Thomas Harper Goodspeed officially became the Director of the UC Botanical Garden in 1934 and remained so until 1957. He had been a key figure in the operation of the UC Botanical Garden throughout the 1920s, becoming Garden Curator in 1926 and overseeing the Garden’s relocation to Strawberry Canyon.

Originally drawn to the Botanical Garden because of his work attempting to trace the origin, via hybridization, of the numerous varieties of cultivated Nicotiana (tobacco and its close relatives), Goodspeed was able to continue his research as Director and maintained an almost complete collection of the species.

Over the course of his long tenure as Director, he developed significant collections of the Garden. Major early additions included the Rhododendron Dell, the New World Desert and associated cactus and succulent collections, and the California Redwood Grove (now Stephen J. Mather Redwood Grove). These were followed by the addition of the Chinese Dawn Redwoods (Metasequia) from one of the earliest expeditions to China by Berkeley paleobotanist Dr.
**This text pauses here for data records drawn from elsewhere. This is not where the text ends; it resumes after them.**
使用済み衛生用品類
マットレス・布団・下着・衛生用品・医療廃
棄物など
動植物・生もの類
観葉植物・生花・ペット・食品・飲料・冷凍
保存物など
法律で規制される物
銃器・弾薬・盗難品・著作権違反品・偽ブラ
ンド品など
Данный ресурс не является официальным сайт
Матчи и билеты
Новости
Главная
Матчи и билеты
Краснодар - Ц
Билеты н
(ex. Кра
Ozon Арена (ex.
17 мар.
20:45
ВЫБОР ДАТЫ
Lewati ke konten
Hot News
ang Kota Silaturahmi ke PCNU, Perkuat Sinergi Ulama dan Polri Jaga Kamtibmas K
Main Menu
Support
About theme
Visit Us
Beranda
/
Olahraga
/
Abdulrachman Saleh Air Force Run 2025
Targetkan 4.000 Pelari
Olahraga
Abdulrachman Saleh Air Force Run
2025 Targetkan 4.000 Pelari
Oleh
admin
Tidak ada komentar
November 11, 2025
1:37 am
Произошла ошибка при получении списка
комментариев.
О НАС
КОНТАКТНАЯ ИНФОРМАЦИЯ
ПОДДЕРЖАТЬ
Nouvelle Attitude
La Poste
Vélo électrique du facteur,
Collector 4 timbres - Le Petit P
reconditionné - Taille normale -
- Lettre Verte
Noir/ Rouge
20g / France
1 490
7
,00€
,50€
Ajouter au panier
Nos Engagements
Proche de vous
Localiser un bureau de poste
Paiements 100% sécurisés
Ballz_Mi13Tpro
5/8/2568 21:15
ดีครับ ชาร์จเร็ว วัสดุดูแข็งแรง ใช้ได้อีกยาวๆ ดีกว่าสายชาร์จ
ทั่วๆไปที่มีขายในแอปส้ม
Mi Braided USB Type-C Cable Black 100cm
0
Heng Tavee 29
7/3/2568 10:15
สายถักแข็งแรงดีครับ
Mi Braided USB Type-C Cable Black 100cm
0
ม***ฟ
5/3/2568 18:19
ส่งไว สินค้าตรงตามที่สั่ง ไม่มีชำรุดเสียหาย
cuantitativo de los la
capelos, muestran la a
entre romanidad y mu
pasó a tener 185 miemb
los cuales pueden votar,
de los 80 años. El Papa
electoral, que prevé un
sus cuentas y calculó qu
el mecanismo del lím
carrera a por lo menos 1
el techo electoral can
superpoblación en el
Ralph Chaney.

Goodspeed also initiated a series of six expeditions to the Andes (carried out between 1935 and 1958). Their primary objective was to collect all species of the genus Nicotiana, with determination of their ranges. A secondary objective was collection of Andean plants in botanically unknown areas, and which led to the acquisition of a magnificent collection of South American cacti and succulents.